Mjølnerparken, a housing project of 2,500 residents in the Nørrebro area of Copenhagen has been classified as a “tough Ghetto.” 98% of the neighborhood’s residents come from Middle Eastern and African origins. Subsequently, the Danish government has decided to sell apartment houses in Mjølnerparken as a way of ridding those buildings of its unwanted tenants. In Aarhus, Denmark’s second largest city, 9 buildings in the Gellerup district and 3 buildings in Bispehaven district have been designated for demolition in 2018, citing the Ghetto law[15]. This would lead to displacing and forcibly relocating 1,000 families. The demolished constructions will be replaced by 2000 owner-occupied homes and 675 commercial leases[16].

This puts low-income residents in grave danger, given that Denmark already suffers from a housing crisis in terms of accommodation availability and affordability. Denmark has one of the highest proportions of housing costs in the Western world, where an average Danish household is estimated to spend more than a quarter of its disposable income on housing[17].

  1. Zero Asylum Seekers Goal

The Ghetto laws should essentially be seen as directly linked to, if not part of, Denmark’s “zero asylum seekers” policies[18]. These punitive measures have the implication of making life impossible for the already vulnerable and ostracized low-income minorities.
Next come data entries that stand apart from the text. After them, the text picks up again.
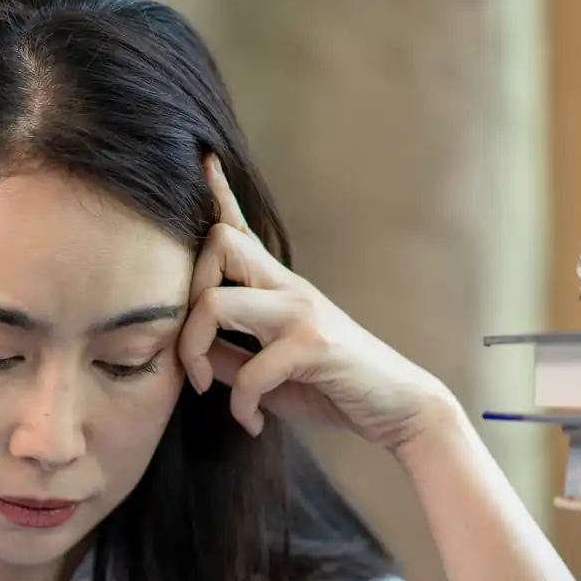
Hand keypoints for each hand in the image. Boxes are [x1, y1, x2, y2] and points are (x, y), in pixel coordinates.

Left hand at [178, 155, 454, 452]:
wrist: (398, 410)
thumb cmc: (333, 388)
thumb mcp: (270, 373)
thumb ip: (230, 356)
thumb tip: (190, 353)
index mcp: (279, 288)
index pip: (242, 231)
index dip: (219, 195)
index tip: (200, 159)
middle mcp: (289, 288)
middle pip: (216, 247)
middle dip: (182, 300)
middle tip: (189, 358)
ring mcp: (302, 312)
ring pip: (216, 302)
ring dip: (194, 352)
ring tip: (205, 388)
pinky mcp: (314, 344)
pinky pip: (250, 370)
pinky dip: (241, 404)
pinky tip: (252, 421)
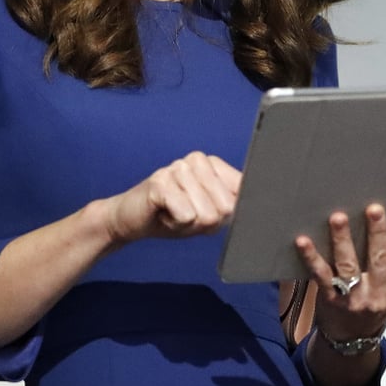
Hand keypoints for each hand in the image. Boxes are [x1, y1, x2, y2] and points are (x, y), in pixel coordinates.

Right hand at [104, 151, 240, 244]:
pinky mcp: (160, 182)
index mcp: (213, 164)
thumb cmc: (172, 216)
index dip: (226, 214)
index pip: (242, 193)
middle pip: (225, 208)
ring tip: (172, 213)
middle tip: (185, 214)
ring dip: (187, 224)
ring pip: (205, 214)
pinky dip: (175, 224)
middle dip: (206, 221)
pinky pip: (185, 215)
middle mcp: (197, 160)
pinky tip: (163, 214)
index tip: (206, 212)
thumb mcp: (208, 213)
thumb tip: (255, 203)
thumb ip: (231, 206)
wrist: (129, 219)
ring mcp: (178, 168)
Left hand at [295, 202, 385, 341]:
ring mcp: (355, 299)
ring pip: (350, 266)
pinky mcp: (331, 300)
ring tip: (339, 218)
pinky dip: (312, 257)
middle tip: (375, 208)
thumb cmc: (373, 302)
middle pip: (380, 259)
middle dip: (378, 232)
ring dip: (343, 240)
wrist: (351, 339)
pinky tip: (304, 241)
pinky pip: (321, 276)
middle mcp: (380, 294)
This could be seen as a way of creating a frightening cautionary tale for potential asylum seekers to propel them away from the country, if not as a way of putting pressure on low-income individuals from non-Western ethnicities to leave Denmark.


In light of the aforementioned grave implications of the “Ghetto list” and the policies adopted by the Danish parliament and government to end “Ghettoes” by 2030, Euro-Med Monitor proposes the following recommendations:

  1. Halt all discriminatory or disproportionate punitive measures against residents of areas listed as “Ghettoes” or “tough Ghettoes.”
  2. Introduce incentives to encourage the integration of migrants and their offspring, rather than their forced assimilation.
  3. Tackle the scarcity of affordable housing as well as discrimination in housing and the labor market against racial, ethnic or national minorities.
  4. Foster a more positive, welcoming and embracing perception of migrants and refugees in the country.